** WHAT YOU HAVE TO DO **
In the entries below, find the line with "left shoulder: (427, 354)" and the line with "right back paw: (910, 420)". Reproduce those two lines and every line between them exactly, and nothing more.

** DATA EXTRACTS **
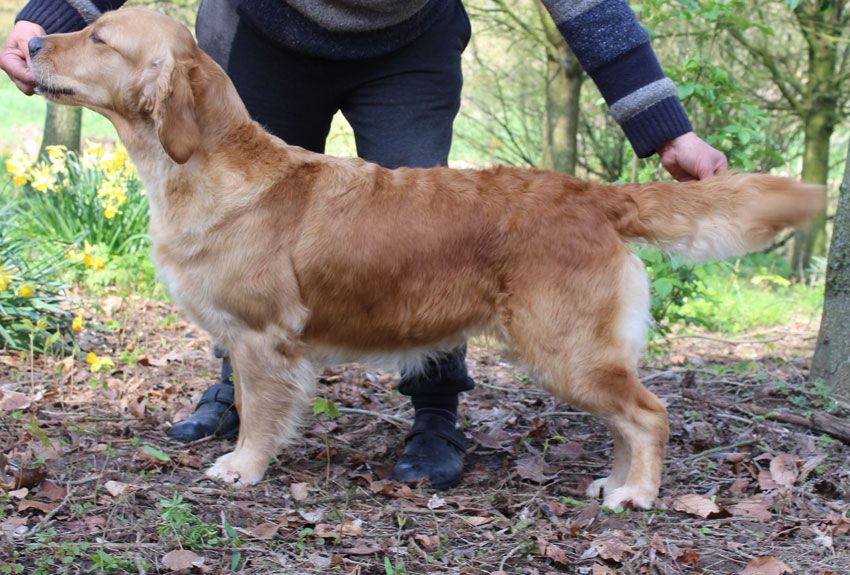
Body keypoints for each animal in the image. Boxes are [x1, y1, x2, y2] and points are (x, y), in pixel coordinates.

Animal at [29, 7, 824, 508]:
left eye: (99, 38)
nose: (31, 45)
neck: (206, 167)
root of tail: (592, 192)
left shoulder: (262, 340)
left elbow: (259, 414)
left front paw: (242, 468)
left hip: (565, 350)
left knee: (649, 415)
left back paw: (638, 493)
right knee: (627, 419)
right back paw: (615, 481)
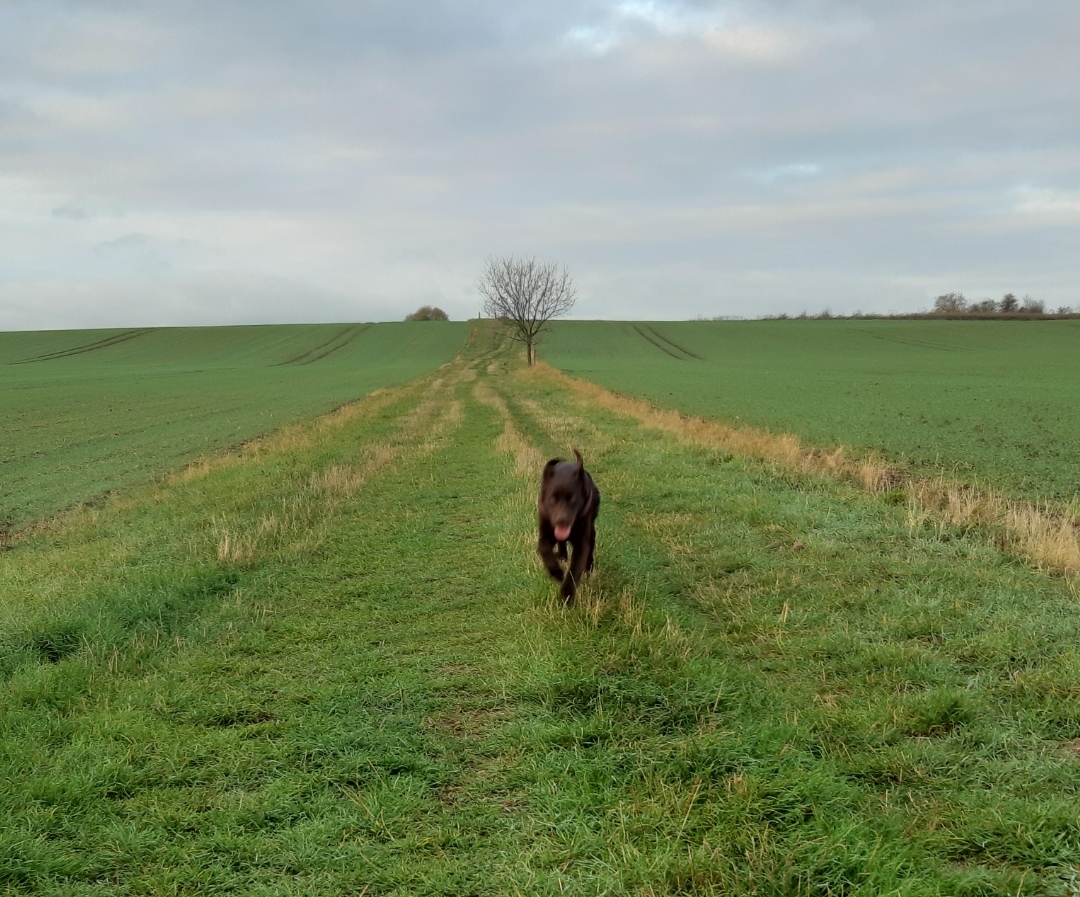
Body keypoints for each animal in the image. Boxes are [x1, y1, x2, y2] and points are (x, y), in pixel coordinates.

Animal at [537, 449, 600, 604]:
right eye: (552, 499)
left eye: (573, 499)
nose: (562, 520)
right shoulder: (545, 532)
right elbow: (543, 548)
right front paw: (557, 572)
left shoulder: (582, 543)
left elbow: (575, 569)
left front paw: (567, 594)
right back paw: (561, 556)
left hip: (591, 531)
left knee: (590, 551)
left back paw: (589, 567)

---

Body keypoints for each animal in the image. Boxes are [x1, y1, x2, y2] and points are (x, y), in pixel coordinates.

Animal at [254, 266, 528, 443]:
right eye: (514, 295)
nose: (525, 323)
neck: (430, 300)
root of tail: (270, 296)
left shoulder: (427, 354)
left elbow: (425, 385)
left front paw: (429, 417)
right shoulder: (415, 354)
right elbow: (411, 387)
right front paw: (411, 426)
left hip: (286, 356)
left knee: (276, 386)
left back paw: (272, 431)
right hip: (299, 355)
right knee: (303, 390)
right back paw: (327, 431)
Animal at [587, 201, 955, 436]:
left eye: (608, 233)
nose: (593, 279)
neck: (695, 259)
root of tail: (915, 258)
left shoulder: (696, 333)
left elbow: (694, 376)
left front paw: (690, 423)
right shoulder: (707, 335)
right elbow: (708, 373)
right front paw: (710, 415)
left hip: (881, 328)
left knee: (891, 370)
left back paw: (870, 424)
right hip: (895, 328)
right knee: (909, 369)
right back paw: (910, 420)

---

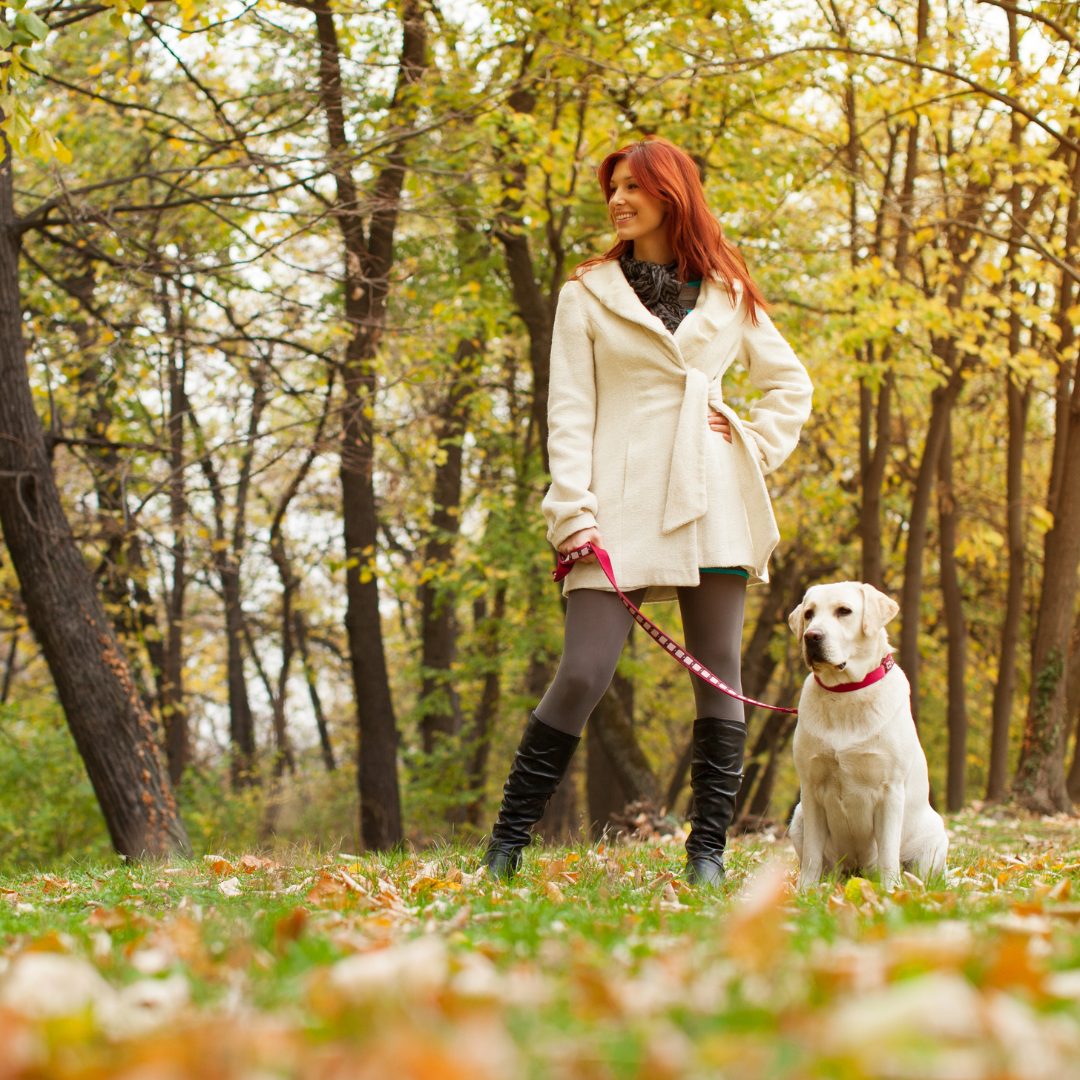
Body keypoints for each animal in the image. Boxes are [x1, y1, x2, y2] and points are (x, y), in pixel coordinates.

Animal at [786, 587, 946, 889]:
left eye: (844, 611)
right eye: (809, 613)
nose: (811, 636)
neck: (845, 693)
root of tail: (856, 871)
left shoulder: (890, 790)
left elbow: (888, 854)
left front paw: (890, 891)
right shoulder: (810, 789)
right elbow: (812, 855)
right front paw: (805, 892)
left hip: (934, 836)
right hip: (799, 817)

** TASK SOLUTION **
left shoulder: (427, 354)
left elbow: (425, 385)
left front paw: (429, 417)
right shoulder: (415, 354)
right elbow: (411, 387)
right front paw: (411, 426)
left hip: (286, 356)
left knee: (276, 386)
left back paw: (272, 431)
right hip: (299, 355)
right knee: (303, 390)
right back paw: (327, 431)
Animal at [587, 201, 955, 436]:
left eye: (608, 233)
nose: (593, 279)
neck: (695, 259)
root of tail: (915, 258)
left shoulder: (696, 333)
left elbow: (694, 376)
left front paw: (690, 423)
right shoulder: (707, 335)
right elbow: (708, 373)
right front paw: (710, 415)
left hip: (881, 328)
left knee: (891, 370)
left back paw: (870, 424)
right hip: (895, 328)
right knee: (909, 369)
right back paw: (910, 420)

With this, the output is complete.